A group of around 20 people at a tableOn September 19, 2022 the Civil Justice Data Commons gathered over thirty civil justice experts to discuss the tricky problem of how to clean and cluster civil justice data. The CJDC Clustering & Classifying Methods Convening included 13 presentations and collaborative discussions on common pain points, potential solutions, and key lessons learned. Much of the code used in these clustering methods can be found in the CJDC Knowledge Base, which launches on November 30.

The first step of clustering is cleaning, i.e., the processing done on data to ensure it can be clustered effectively. The most basic methods of cleaning, such as correcting spelling errors on common words, were used by nearly all attendees. The source of data can affect the cleaning that needs to be done, with data derived from web-scraping often requiring more effort. Some teams employed hands-on cleaning, such as the Oklahoma Policy Institute who introduced specific cleaning rules for the major players in their local courts. Natural Language Processing (“NLP”) can be helpful in cleaning and identifying likely matches between words spelled differently, and then, these differences can be ratified for a normalized dataset, and is used by organizations such as the Legal Services Corporation.

Once data have been cleaned, attendees reported on a wide variety of different clustering methods.

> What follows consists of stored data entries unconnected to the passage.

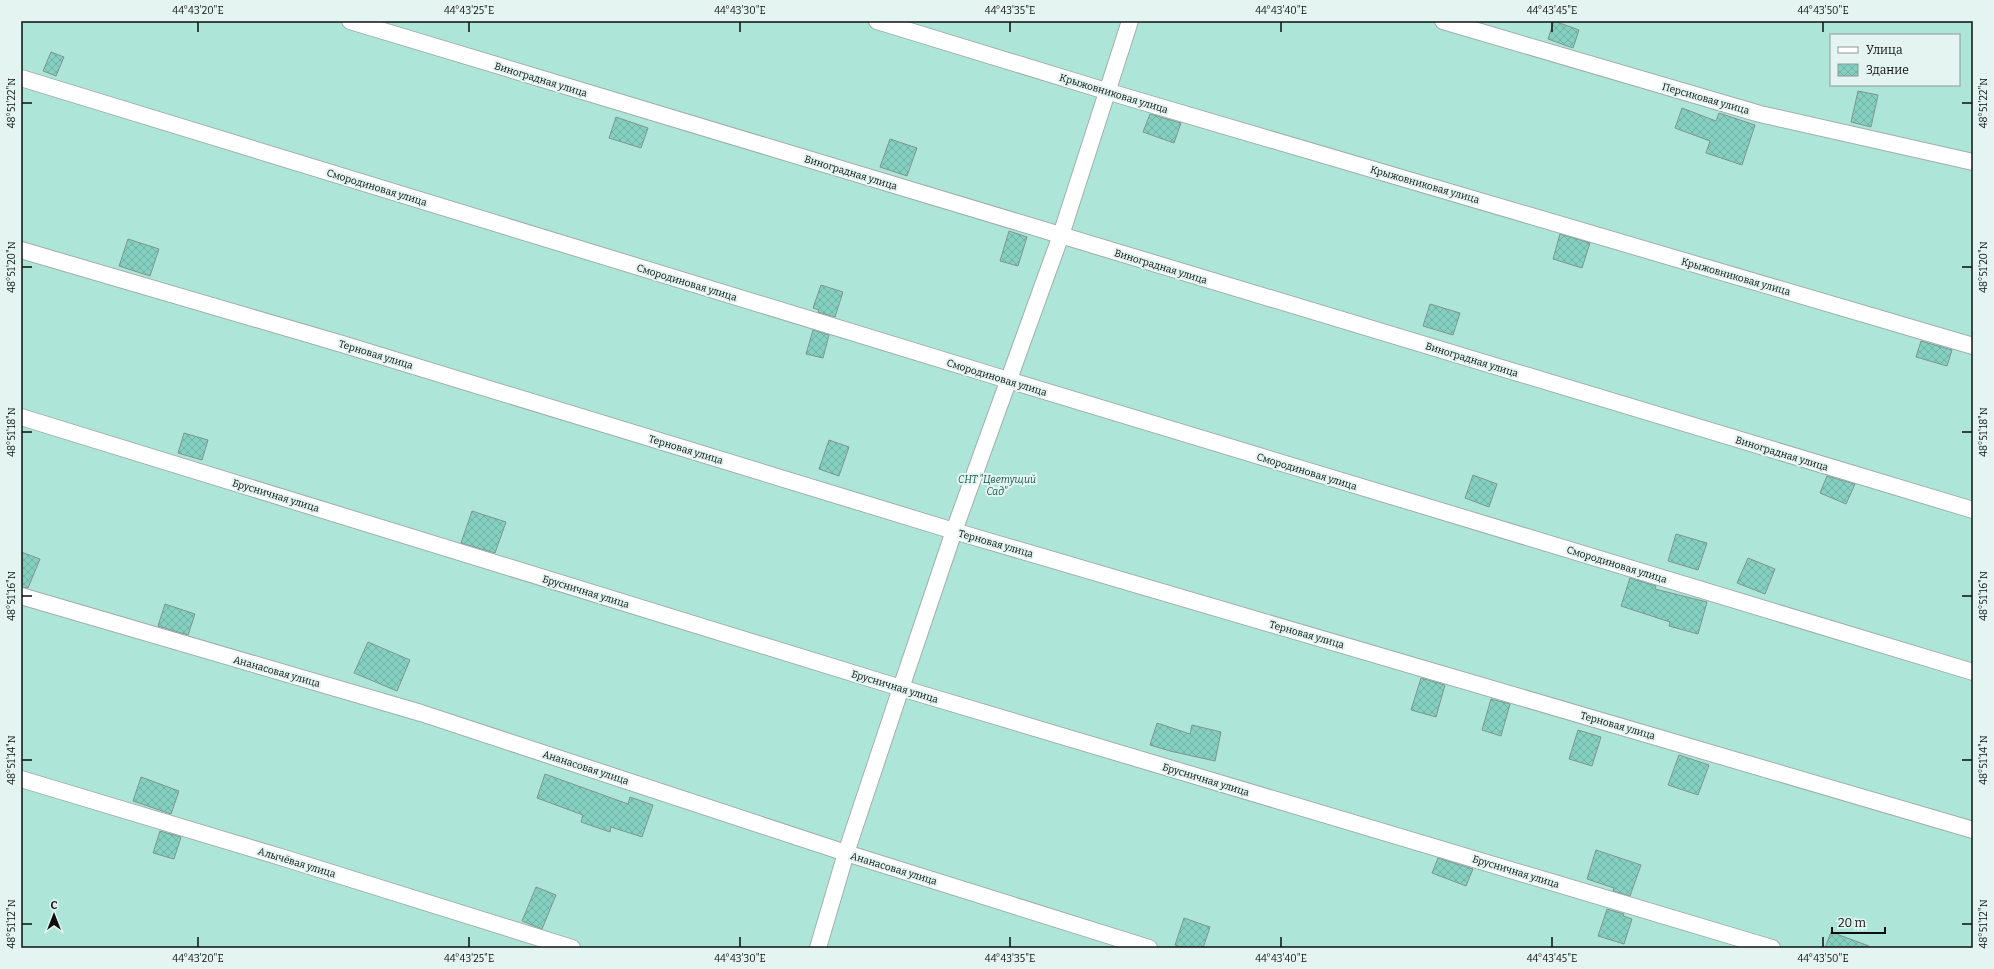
<svg xmlns="http://www.w3.org/2000/svg" width="1994" height="969" font-family="Bitter,serif">
	<defs>
		<pattern id="building-cross-hatch" width="8" height="8" patternUnits="userSpaceOnUse"><rect width="8" height="8" fill="#84d0c0"/><path d="M0 0l8 8M0 8l8-8" fill="none" stroke="#71b2a4"/></pattern>
	</defs>
	<rect width="100%" height="100%" fill="#e4f5f1"/>
	<!-- garden -->
	<path fill="#ade6d9" fill-rule="evenodd" d="M21 21H1973V948H21ZM1831 35H1959V85H1831Z"/>
	<!-- building -->
	<g fill="url(#building-cross-hatch)" stroke="#83938f">
		<polygon points="1554,21 1579,30 1573,48 1548,39"/>
		<polygon points="51,52 64,57 56,76 43,71"/>
		<polygon points="1858,91 1878,95 1871,127 1851,122"/>
		<polygon points="1682,108 1716,121 1719,113 1755,125 1742,165 1706,153 1710,141 1675,128"/>
		<polygon points="1150,114 1181,123 1174,143 1143,132"/>
		<polygon points="616,117 648,128 641,148 609,138"/>
		<polygon points="890,139 917,148 907,176 880,167"/>
		<polygon points="1009,231 1027,237 1018,266 1000,261"/>
		<polygon points="1560,234 1590,243 1582,268 1553,259"/>
		<polygon points="128,239 159,249 150,276 119,266"/>
		<polygon points="821,285 843,292 835,317 818,312 819,310 813,308"/>
		<polygon points="1430,304 1460,313 1453,335 1423,326"/>
		<polygon points="813,330 829,335 823,358 806,354"/>
		<polygon points="1921,341 1952,350 1947,366 1916,357"/>
		<polygon points="184,433 208,440 202,460 178,453"/>
		<polygon points="829,440 849,447 839,476 819,469"/>
		<polygon points="1473,475 1497,484 1489,507 1465,498"/>
		<polygon points="1827,476 1855,484 1846,504 1820,493"/>
		<polygon points="472,511 506,522 495,553 461,543"/>
		<polygon points="1676,534 1707,543 1698,570 1668,561"/>
		<polygon points="21,552 40,559 28,588 21,587"/>
		<polygon points="1748,558 1775,569 1765,594 1737,583"/>
		<polygon points="1630,578 1656,586 1655,589 1707,602 1698,634 1669,626 1670,622 1621,606"/>
		<polygon points="165,604 195,614 188,635 158,626"/>
		<polygon points="368,642 410,660 397,691 354,673"/>
		<polygon points="1421,678 1445,685 1436,717 1411,710"/>
		<polygon points="1491,699 1510,704 1501,736 1482,730"/>
		<polygon points="1157,723 1190,734 1192,725 1221,732 1215,761 1170,751 1150,745"/>
		<polygon points="1578,730 1601,737 1592,766 1569,759"/>
		<polygon points="1679,755 1709,765 1698,795 1668,785"/>
		<polygon points="545,774 628,804 630,797 653,805 642,837 611,827 610,832 581,822 583,815 537,798"/>
		<polygon points="141,777 179,791 171,814 133,801"/>
		<polygon points="160,831 181,837 174,859 153,853"/>
		<polygon points="1596,850 1641,865 1630,896 1613,891 1614,888 1587,879"/>
		<polygon points="1438,858 1473,869 1466,886 1432,873"/>
		<polygon points="536,887 556,895 542,929 522,921"/>
		<polygon points="1607,909 1624,914 1623,916 1632,919 1624,944 1598,936"/>
		<polygon points="1184,918 1210,927 1203,948 1184,948 1175,945"/>
		<polygon points="1831,932 1869,946 1869,948 1825,948"/>
	</g>
	<g fill="none" stroke-linecap="round" stroke-linejoin="round">
		<defs>
			<g id="minor">
				<polyline points="350,21 1973,510"/>
				<polyline points="877,21 1106,91 1973,346"/>
				<polyline points="1443,21 1760,114 1973,162"/>
				<polyline points="21,78 1008,380 1973,672"/>
				<polyline points="21,250 342,344 954,531 1973,830"/>
				<polyline points="21,417 901,688 1772,948"/>
				<polyline points="21,596 421,713 846,853 1149,948"/>
				<polyline points="21,779 284,858 572,948"/>
				<polyline points="818,948 846,853 901,688 954,531 1061,235 1130,21"/>
			</g>
		</defs>
		<!-- minor casing -->
		<use href="#minor" stroke="#9fafab" stroke-width="18"/>
		<!-- minor -->
		<use href="#minor" stroke="#fff" stroke-width="16"/>
	</g>
	<!-- ticks -->
	<path fill="none" stroke="#0b100f" stroke-width="1.5" d="M198 22V32M469 22V32M740 22V32M1010 22V32M1281 22V32M1552 22V32M1823 22V32M22 103H32M1962 103H1972M22 267H32M1962 267H1972M22 432H32M1962 432H1972M22 596H32M1962 596H1972M22 760H32M1962 760H1972M22 924H32M1962 924H1972M198 937V947M469 937V947M740 937V947M1010 937V947M1281 937V947M1552 937V947M1823 937V947"/>
	<g text-anchor="middle" stroke-width="4" stroke-linejoin="round" paint-order="stroke">
		<!-- street labels -->
		<g font-size="10" fill="#0b100f" stroke="#e4f5f1">
			<text transform="translate(541 79) rotate(17)" y="4">Виноградная улица</text>
			<text transform="translate(1114 93) rotate(17)" y="4">Крыжовниковая улица</text>
			<text transform="translate(1706 98) rotate(16)" y="4">Персиковая улица</text>
			<text transform="translate(851 172) rotate(17)" y="4">Виноградная улица</text>
			<text transform="translate(1425 184) rotate(16)" y="4">Крыжовниковая улица</text>
			<text transform="translate(377 187) rotate(17)" y="4">Смородиновая улица</text>
			<text transform="translate(1161 266) rotate(17)" y="4">Виноградная улица</text>
			<text transform="translate(1736 276) rotate(16)" y="4">Крыжовниковая улица</text>
			<text transform="translate(687 282) rotate(17)" y="4">Смородиновая улица</text>
			<text transform="translate(376 354) rotate(17)" y="4">Терновая улица</text>
			<text transform="translate(1472 359) rotate(17)" y="4">Виноградная улица</text>
			<text transform="translate(997 377) rotate(17)" y="4">Смородиновая улица</text>
			<text transform="translate(686 449) rotate(17)" y="4">Терновая улица</text>
			<text transform="translate(1782 453) rotate(17)" y="4">Виноградная улица</text>
			<text transform="translate(1307 471) rotate(17)" y="4">Смородиновая улица</text>
			<text transform="translate(276 495) rotate(17)" y="4">Брусничная улица</text>
			<text transform="translate(996 543) rotate(16)" y="4">Терновая улица</text>
			<text transform="translate(1617 564) rotate(17)" y="4">Смородиновая улица</text>
			<text transform="translate(586 591) rotate(17)" y="4">Брусничная улица</text>
			<text transform="translate(1307 634) rotate(16)" y="4">Терновая улица</text>
			<text transform="translate(277 671) rotate(16)" y="4">Ананасовая улица</text>
			<text transform="translate(895 686) rotate(17)" y="4">Брусничная улица</text>
			<text transform="translate(1618 725) rotate(16)" y="4">Терновая улица</text>
			<text transform="translate(586 767) rotate(18)" y="4">Ананасовая улица</text>
			<text transform="translate(1206 779) rotate(17)" y="4">Брусничная улица</text>
			<text transform="translate(297 862) rotate(17)" y="4">Алычёвая улица</text>
			<text transform="translate(894 868) rotate(17)" y="4">Ананасовая улица</text>
			<text transform="translate(1516 871) rotate(17)" y="4">Брусничная улица</text>
		</g>
		<!-- park labels -->
		<g font-size="10" font-style="italic" fill="#16564b" stroke="#e4f5f1">
			<text x="997" y="483">СНТ "Цветущий<tspan x="997" dy="12">Сад"</tspan></text>
		</g>
	</g>
	<!-- border -->
	<rect width="1994" height="969" fill="none" stroke="#e4f5f1" stroke-width="44"/>
	<!-- legend -->
	<rect x="1830" y="34" width="130" height="52" fill="#e4f5f1" stroke="#8d9997"/>
	<rect x="1838" y="47" width="20" height="6" fill="#ffffff" stroke="#8d9997"/>
	<text x="1866" y="54" font-size="12" fill="#0b100f">Улица</text>
	<rect x="1838" y="64" width="20" height="12" fill="url(#building-cross-hatch)" stroke="#8d9997"/>
	<text x="1866" y="74" font-size="12" fill="#0b100f">Здание</text>
	<!-- north arrow -->
	<g transform="translate(54 915)" stroke="#e4f5f1" stroke-width="3" paint-order="stroke">
	<path d="M0-3L7 15L0 10L-7 15Z" fill="#0b100f"/>
	<text y="-6" font-size="11" font-weight="bold" text-anchor="middle" fill="#0b100f">С</text>
	</g>
	<!-- scale -->
	<path d="M1832 927v6h53v-6" fill="none" stroke="#0b100f" stroke-width="2"/>
	<text x="1838" y="927" font-size="12" fill="#0b100f" stroke="#e4f5f1" stroke-width="3" paint-order="stroke">20 m</text>
	<rect x="22" y="22" width="1950" height="925" fill="none" stroke="#0b100f" stroke-width="1.5"/>
	<g font-size="10" text-anchor="middle" fill="#0b100f">
		<text x="198" y="14">44°43'20"E</text>
		<text x="469" y="14">44°43'25"E</text>
		<text x="740" y="14">44°43'30"E</text>
		<text x="1010" y="14">44°43'35"E</text>
		<text x="1281" y="14">44°43'40"E</text>
		<text x="1552" y="14">44°43'45"E</text>
		<text x="1823" y="14">44°43'50"E</text>
		<text transform="translate(11 103) rotate(-90)" y="4">48°51'22"N</text>
		<text transform="translate(1983 103) rotate(-90)" y="4">48°51'22"N</text>
		<text transform="translate(11 267) rotate(-90)" y="4">48°51'20"N</text>
		<text transform="translate(1983 267) rotate(-90)" y="4">48°51'20"N</text>
		<text transform="translate(11 432) rotate(-90)" y="4">48°51'18"N</text>
		<text transform="translate(1983 432) rotate(-90)" y="4">48°51'18"N</text>
		<text transform="translate(11 596) rotate(-90)" y="4">48°51'16"N</text>
		<text transform="translate(1983 596) rotate(-90)" y="4">48°51'16"N</text>
		<text transform="translate(11 760) rotate(-90)" y="4">48°51'14"N</text>
		<text transform="translate(1983 760) rotate(-90)" y="4">48°51'14"N</text>
		<text transform="translate(11 924) rotate(-90)" y="4">48°51'12"N</text>
		<text transform="translate(1983 924) rotate(-90)" y="4">48°51'12"N</text>
		<text x="198" y="962">44°43'20"E</text>
		<text x="469" y="962">44°43'25"E</text>
		<text x="740" y="962">44°43'30"E</text>
		<text x="1010" y="962">44°43'35"E</text>
		<text x="1281" y="962">44°43'40"E</text>
		<text x="1552" y="962">44°43'45"E</text>
		<text x="1823" y="962">44°43'50"E</text>
	</g>
</svg>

Machine Learning methods like Probabilistic Soft Logic (CJDC-University of Southern California), Fuzzy Logic (University of Guelph), and Text-Based Offense Classification (CJARS) or the tools Fuzzywuzzy and spaCy (several attendees) were most common. Professor Rebecca Johnson of Georgetown has similarly been able to fill large gaps in education data by using Topic Modeling, a form of unsupervised clustering. 

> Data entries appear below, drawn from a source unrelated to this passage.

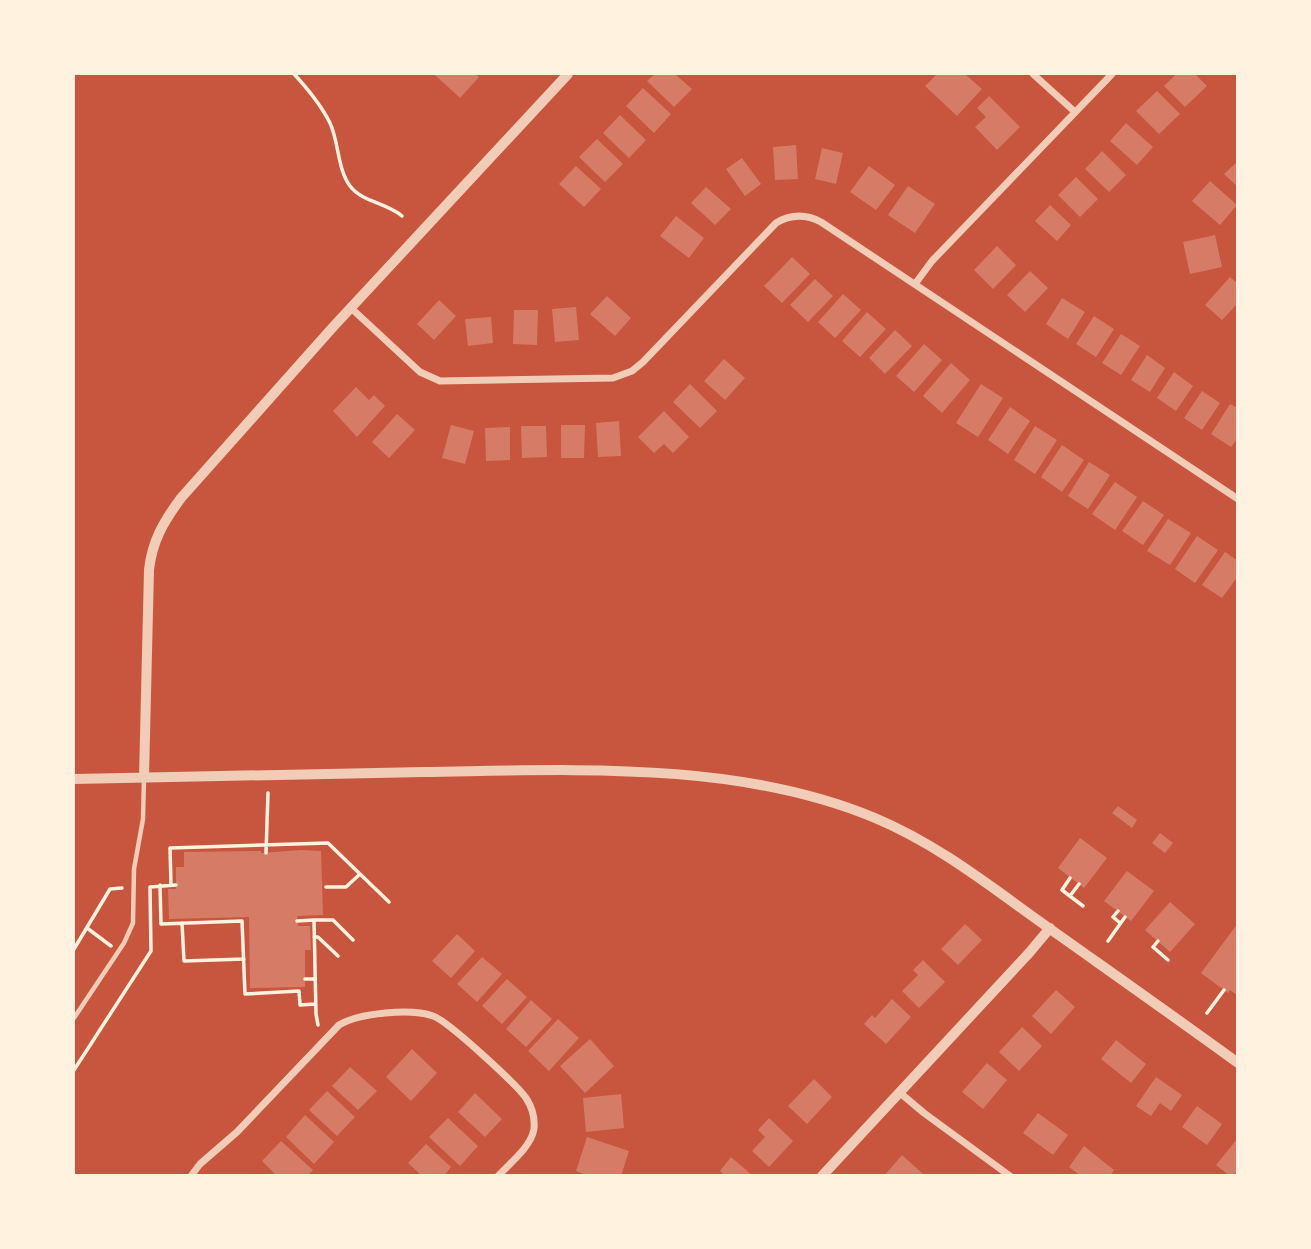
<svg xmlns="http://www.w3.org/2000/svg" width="1311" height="1249" viewBox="0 0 1311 1249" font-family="Jost,sans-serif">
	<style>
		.building { fill: #d67c66 }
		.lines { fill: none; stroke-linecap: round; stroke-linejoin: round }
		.path { stroke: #fff3e0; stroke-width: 3.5 }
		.service { stroke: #f1ccb7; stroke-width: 4.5 }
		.minor { stroke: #f1ccb7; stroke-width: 7 }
		.tertiary { stroke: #f1ccb7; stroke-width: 10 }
	</style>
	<rect width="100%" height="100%" fill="#c8553d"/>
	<path class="building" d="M437,74H475L479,77L460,98L435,75Z
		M655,74H675L692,89L674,107L647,81Z
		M937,74H965L982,89L957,116L925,86Z
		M1176,74H1195L1207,86L1185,107L1164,86Z
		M643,88L671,114L654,133L626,106Z
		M1157,91L1180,114L1159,134L1136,111Z
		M989,96L1020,127L997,150L975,127L986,117L977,108Z
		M620,115L646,140L629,158L603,133Z
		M1126,123L1153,147L1137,165L1110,141Z
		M597,139L623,164L605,182L579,157Z
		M796,145L798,179L775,180L773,147Z
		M822,148L843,153L836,184L815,179Z
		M1102,151L1126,175L1109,192L1085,169Z
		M742,158L761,184L745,196L726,169Z
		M1238,161V187L1224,174Z
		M576,166L601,189L584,207L559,184Z
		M869,166L895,185L876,210L850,192Z
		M1076,177L1098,199L1080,217L1058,195Z
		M1210,181L1237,205L1220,225L1192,201Z
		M908,186L935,204L915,233L888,215Z
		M706,187L731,209L715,225L691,203Z
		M1050,205L1071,225L1057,241L1035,221Z
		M676,216L704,238L689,258L660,236Z
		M1215,235L1222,267L1190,274L1183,242Z
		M997,246L1016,265L993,289L974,270Z
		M792,257L810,274L782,303L764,286Z
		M1030,271L1048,288L1025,312L1007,295Z
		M1230,277L1238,284V303L1222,320L1205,305Z
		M815,279L833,296L808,322L790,305Z
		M843,294L861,310L835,338L818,322Z
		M607,296L631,318L615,336L590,314Z
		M1062,298L1085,312L1068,339L1046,324Z
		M439,300L456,316L434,340L417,324Z
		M576,307L579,340L555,342L552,309Z
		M514,310H538L537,345L513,344Z
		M867,312L886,329L860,357L842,341Z
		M1094,316L1114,329L1096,357L1076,344Z
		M491,317L493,343L468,346L465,319Z
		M895,330L912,346L885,374L869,358Z
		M1121,334L1140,346L1121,375L1102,363Z
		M924,344L942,360L914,392L896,376Z
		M1147,355L1165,368L1150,392L1131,380Z
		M724,359L745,378L725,400L704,381Z
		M951,363L970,380L942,413L923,396Z
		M1174,372L1193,386L1176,411L1157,398Z
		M690,384L717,411L700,428L673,402Z
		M981,384L1003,398L978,437L956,423Z
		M356,387L369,400L374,395L385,406L357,437L333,411Z
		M1202,391L1220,403L1202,430L1184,418Z
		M1230,404L1238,408V438L1231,447L1211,434Z
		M1010,407L1030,421L1008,454L988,440Z
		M664,411L689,437L673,453L664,444L654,453L638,437Z
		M397,414L415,430L389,458L372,442Z
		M619,421L621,456L598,457L596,423Z
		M451,425L474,431L465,464L442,458Z
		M561,425H585L584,458H561Z
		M521,426H546L547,457L522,458Z
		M1035,426L1057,440L1035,474L1014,460Z
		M510,427V460L486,461L485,428Z
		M1062,445L1084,460L1062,492L1041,477Z
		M1089,462L1110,475L1088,509L1068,496Z
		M1115,482L1137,497L1115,530L1092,514Z
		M1143,501L1164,515L1143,545L1122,531Z
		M1168,519L1191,533L1170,565L1147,551Z
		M1197,536L1218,550L1195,583L1175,569Z
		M1225,552L1238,561V576L1222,598L1202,585Z
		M1118,806L1137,820L1132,828L1112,813Z
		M1160,833L1173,843L1165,853L1152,843Z
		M1080,838L1107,858L1084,888L1058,868Z
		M301,850L321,851L323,915L297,916L298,926H310L311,950H305V987L250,988L249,917L169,919L168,889H176V867H184V852L261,851V853Z
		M1127,871L1154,891L1131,921L1104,901Z
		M1170,902L1195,924L1170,952L1145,930Z
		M1238,923V996L1230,990L1228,993L1201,973Z
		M965,924L982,940L958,965L941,949Z
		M457,934L475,951L451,978L432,961Z
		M482,957L502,974L477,1002L457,984Z
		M923,960L945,982L919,1008L902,991L918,975L913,970Z
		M507,979L527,997L502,1024L482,1006Z
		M1056,990L1075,1007L1051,1034L1032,1016Z
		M892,999L911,1017L886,1044L864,1024L872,1015L875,1018Z
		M531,1000L552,1019L526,1047L506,1029Z
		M558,1019L579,1038L549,1071L528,1051Z
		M1022,1027L1042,1046L1019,1071L999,1052Z
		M590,1039L614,1066L585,1093L560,1066Z
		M1116,1040L1146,1064L1131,1083L1101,1059Z
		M412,1049L437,1073L411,1101L386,1077Z
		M987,1063L1007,1080L983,1109L962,1092Z
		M350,1067L377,1091L358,1110L332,1086Z
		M1156,1077L1182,1095L1171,1111L1160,1103L1151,1116L1136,1106Z
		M814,1079L832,1097L807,1124L788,1106Z
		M327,1091L355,1117L337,1136L309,1110Z
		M475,1093L502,1119L485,1137L458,1112Z
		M621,1094L624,1128L586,1132L583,1098Z
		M1197,1106L1222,1124L1207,1145L1182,1127Z
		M1038,1113L1068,1135L1053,1155L1023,1133Z
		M305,1115L334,1142L314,1164L286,1137Z
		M448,1118L478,1146L460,1166L429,1137Z
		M769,1118L793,1141L769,1167L752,1151L765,1137L758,1130Z
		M587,1137L629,1151L621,1176H589L576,1171Z
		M1238,1138V1170L1233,1176H1230L1216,1165Z
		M281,1141L313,1170L307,1176H277L262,1161Z
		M426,1144L451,1167L444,1176H422L408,1163Z
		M1084,1146L1114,1170L1110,1176H1081L1069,1167Z
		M902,1155L923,1174L921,1176H884Z
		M731,1157L753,1176H725L720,1171Z"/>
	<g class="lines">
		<path class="path" d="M294,74C307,88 321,105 330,123C339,142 337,168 350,186C362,202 387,203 402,216
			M266,853L268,793
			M1070,878L1062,890L1083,906
			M160,885L161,924L242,921L245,994L299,991L300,1005L315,1004
			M171,885L170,848L328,843L389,902
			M326,887H346L360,874
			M1070,896L1079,884
			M1118,911L1113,917L1120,923
			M297,921L314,920
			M182,923L184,961L244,959
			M87,928L111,946
			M314,937H318L338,956
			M1108,941L1125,917
			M1158,941L1153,947L1168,960
			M74,949L110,889L122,888
			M305,979H315
			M1207,1013L1224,990
			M318,1025L316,1014L314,920H333L353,940
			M74,1070L151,951L150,887L176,885"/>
		<path class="service" d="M74,1018L124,943L133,923L134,869L143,819L144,778"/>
		<path class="minor" d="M1033,74L1075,112
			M915,284L932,261L1112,74
			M351,308L420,372L440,381L613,378L632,371L643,362L776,223C791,214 806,214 821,222L1238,499
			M899,1092L924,1113L1010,1176
			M191,1176L200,1164L237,1132L339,1025C359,1013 411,1008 433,1016C448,1021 516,1084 526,1098C532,1107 535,1118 534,1129C531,1147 510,1163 498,1176"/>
		<path class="tertiary" d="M144,777L149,570C152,541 164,521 181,498L333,327L568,74
			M74,779C190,776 307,774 424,772C571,770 737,760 875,818C935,843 986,883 1039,921C1105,968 1172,1015 1238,1063
			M822,1176L1029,953L1050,928"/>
	</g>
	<rect width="1311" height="1249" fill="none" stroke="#fff3e0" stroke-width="150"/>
</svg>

N-Grams can be a useful tool in machine learning as well as other methods of clustering, by breaking a string of text into smaller chunks of length N and comparing them to other chunks of the same size, instead of looking at long text strings as a whole. The CJDC-University of Southern California joint project and the Legal Services Corporation use N-Grams to account for typos or alternate spellings in data, while Philadelphia Legal Assistance uses them to speed up processing. 

Another category of clustering is focused on matching and cross-referencing with outside data sources, especially effective with geographic information such as in the work of January Advisors and the Princeton Eviction Lab. In an even more novel use, Claire Johnson Raba of the University of Illinois Chicago School of Law has been bringing in data from court summons documents to accurately find addresses that are missing in some court records. 

The key takeaways from this convening were the need for data standardization, the opportunity of novel data sources, and the necessity of preserving privacy. Standardization (such as common data elements and litigation event ontology) would greatly ease researcher collaboration with courts and each other. Accessing data from novel sources like court pdfs using Optical Character Recognition and geographic data through external data sources would both introduce new data and fill gaps in existing data. Finally, how sensitive data are managed will be an important frontier going forward; the ability to tokenize and anonymize court data will open more opportunities for working with those data and will also ensure analysis is able to be done ethically when dealing with vulnerable populations.